=== AIM OF THE EXERCISE ===
Search the records for the word "linejoin" and pick out every line that has it.

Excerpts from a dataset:
═══

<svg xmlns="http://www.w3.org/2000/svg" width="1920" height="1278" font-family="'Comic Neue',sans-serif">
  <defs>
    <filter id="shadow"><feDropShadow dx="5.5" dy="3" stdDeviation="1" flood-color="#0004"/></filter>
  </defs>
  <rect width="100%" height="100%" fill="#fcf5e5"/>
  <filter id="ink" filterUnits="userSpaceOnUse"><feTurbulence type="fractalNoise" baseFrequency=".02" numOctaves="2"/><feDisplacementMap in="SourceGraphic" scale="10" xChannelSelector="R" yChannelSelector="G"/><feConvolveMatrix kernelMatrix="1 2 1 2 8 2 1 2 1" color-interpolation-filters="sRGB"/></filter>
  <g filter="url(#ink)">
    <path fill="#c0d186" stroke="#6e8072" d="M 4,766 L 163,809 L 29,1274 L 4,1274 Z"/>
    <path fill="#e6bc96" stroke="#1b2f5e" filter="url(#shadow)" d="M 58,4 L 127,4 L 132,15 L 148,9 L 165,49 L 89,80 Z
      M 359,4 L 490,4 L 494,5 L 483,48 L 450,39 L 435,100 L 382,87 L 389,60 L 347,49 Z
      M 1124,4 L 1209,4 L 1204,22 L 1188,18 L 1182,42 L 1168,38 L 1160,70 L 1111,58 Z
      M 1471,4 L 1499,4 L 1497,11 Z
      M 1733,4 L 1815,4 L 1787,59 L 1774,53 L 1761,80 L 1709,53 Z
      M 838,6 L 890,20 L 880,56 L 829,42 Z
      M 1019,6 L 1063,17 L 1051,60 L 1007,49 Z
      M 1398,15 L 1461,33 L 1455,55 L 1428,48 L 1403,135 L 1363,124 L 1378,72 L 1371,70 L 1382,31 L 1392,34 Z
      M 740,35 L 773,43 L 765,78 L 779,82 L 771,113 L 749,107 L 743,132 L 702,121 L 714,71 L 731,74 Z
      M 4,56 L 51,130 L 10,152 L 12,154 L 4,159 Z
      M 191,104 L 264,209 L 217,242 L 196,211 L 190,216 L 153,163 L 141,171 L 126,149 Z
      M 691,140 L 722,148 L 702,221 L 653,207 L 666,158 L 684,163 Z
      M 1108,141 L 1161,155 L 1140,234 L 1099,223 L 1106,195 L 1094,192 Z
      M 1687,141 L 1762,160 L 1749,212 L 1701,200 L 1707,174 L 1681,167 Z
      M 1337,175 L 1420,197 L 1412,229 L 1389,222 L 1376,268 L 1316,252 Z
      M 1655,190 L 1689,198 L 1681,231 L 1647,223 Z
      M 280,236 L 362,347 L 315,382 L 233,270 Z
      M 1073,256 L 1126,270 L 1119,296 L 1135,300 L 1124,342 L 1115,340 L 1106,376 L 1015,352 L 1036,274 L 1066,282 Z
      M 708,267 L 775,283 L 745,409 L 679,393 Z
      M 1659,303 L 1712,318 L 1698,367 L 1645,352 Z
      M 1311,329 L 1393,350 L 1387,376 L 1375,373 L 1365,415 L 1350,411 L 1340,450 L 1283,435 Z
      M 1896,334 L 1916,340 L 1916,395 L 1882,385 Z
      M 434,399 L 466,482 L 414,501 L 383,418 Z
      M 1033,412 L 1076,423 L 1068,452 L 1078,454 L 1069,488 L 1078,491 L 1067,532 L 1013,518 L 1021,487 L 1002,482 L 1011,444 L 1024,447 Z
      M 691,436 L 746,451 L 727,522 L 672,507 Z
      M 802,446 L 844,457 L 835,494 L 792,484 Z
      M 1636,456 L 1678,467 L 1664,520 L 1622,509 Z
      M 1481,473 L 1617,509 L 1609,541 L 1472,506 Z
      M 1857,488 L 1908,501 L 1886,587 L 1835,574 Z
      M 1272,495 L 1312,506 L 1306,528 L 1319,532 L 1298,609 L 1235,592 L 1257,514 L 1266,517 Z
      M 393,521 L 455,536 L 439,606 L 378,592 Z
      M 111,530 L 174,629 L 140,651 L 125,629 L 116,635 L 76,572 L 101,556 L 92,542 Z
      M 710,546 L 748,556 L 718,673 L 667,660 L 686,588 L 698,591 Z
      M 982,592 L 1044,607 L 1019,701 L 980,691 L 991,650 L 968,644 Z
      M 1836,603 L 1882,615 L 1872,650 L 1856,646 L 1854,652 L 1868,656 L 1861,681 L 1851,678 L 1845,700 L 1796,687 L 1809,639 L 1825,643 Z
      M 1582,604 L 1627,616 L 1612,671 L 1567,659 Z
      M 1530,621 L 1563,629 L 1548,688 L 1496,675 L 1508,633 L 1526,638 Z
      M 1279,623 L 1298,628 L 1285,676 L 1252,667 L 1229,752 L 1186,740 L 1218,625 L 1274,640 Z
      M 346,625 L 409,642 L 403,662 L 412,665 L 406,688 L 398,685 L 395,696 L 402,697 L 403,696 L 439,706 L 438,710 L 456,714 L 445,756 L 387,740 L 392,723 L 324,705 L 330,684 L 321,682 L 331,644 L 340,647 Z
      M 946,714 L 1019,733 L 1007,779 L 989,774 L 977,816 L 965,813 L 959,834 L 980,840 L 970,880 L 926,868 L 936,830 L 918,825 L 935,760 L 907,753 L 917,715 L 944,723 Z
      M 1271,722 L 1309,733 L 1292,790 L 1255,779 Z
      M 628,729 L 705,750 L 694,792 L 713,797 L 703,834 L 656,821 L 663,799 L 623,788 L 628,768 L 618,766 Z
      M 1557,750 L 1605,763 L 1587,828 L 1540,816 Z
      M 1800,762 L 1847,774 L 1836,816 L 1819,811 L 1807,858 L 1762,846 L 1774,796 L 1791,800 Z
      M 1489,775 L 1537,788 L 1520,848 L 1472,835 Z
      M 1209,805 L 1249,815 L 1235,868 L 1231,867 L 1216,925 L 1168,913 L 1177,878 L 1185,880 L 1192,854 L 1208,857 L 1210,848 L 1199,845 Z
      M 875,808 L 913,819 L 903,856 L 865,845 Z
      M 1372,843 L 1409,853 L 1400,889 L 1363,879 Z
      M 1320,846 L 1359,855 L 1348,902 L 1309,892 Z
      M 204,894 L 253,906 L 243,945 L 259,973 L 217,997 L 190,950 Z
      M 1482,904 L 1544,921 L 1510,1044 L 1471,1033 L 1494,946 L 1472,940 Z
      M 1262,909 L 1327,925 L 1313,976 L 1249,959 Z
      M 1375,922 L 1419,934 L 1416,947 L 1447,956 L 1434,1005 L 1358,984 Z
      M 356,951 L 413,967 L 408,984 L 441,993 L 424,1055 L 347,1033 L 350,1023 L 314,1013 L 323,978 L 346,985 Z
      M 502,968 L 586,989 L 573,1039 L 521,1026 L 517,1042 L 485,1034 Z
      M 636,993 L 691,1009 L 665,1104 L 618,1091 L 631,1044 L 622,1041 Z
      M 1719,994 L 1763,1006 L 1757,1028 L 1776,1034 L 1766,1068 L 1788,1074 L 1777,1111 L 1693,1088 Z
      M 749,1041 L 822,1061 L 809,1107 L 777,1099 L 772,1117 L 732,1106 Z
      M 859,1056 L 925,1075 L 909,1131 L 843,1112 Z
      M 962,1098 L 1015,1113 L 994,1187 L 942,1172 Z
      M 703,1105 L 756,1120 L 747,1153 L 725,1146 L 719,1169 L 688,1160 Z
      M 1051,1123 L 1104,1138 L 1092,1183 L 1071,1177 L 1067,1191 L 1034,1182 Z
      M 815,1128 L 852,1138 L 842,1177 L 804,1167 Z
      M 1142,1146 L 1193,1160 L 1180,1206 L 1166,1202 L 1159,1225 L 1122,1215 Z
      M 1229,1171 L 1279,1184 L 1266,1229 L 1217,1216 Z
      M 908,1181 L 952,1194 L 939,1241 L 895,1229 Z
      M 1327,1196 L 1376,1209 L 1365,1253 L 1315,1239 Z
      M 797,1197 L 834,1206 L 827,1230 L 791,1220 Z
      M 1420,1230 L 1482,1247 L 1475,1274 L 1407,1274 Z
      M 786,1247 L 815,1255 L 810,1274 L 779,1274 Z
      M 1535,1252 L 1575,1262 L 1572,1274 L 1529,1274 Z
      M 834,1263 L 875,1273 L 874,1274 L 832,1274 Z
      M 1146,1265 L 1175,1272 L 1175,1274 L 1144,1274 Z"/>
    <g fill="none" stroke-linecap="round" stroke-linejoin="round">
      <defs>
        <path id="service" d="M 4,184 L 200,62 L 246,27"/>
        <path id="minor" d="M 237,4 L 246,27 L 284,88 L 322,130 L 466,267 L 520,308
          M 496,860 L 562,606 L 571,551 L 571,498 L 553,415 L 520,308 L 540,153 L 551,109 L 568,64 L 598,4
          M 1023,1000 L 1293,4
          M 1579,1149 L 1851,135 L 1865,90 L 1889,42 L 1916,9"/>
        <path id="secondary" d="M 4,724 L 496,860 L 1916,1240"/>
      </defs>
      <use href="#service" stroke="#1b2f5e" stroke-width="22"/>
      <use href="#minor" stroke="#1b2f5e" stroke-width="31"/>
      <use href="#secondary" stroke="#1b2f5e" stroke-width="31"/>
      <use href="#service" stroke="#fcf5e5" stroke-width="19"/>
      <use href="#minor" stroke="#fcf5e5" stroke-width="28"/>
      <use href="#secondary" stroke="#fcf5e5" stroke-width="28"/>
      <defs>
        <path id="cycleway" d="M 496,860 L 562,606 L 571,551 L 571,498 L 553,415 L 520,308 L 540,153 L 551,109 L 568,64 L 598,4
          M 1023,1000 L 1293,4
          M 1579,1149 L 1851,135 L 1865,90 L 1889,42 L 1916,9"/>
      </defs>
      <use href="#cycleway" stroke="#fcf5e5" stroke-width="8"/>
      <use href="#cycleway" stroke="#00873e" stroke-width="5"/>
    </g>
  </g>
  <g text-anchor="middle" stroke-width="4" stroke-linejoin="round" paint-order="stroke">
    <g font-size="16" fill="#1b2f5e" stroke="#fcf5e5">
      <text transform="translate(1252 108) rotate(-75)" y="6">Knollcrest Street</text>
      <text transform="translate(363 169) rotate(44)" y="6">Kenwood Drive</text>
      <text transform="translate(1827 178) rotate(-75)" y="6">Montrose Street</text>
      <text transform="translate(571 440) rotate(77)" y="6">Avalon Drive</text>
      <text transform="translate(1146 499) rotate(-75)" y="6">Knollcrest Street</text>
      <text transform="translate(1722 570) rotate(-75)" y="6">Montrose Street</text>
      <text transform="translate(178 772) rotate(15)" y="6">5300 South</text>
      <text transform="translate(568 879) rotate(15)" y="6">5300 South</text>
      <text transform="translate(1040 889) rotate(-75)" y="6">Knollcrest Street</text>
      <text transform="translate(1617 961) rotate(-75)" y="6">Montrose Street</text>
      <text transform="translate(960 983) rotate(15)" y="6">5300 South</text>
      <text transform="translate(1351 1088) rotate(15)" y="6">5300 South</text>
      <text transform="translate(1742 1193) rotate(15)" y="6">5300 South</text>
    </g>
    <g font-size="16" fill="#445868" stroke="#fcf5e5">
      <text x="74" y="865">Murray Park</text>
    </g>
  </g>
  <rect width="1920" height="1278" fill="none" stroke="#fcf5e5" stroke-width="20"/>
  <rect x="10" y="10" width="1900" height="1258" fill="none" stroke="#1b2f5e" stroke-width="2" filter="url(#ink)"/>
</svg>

═══

=== THE COMPLETED TASK ===
    <g fill="none" stroke-linecap="round" stroke-linejoin="round">
  <g text-anchor="middle" stroke-width="4" stroke-linejoin="round" paint-order="stroke">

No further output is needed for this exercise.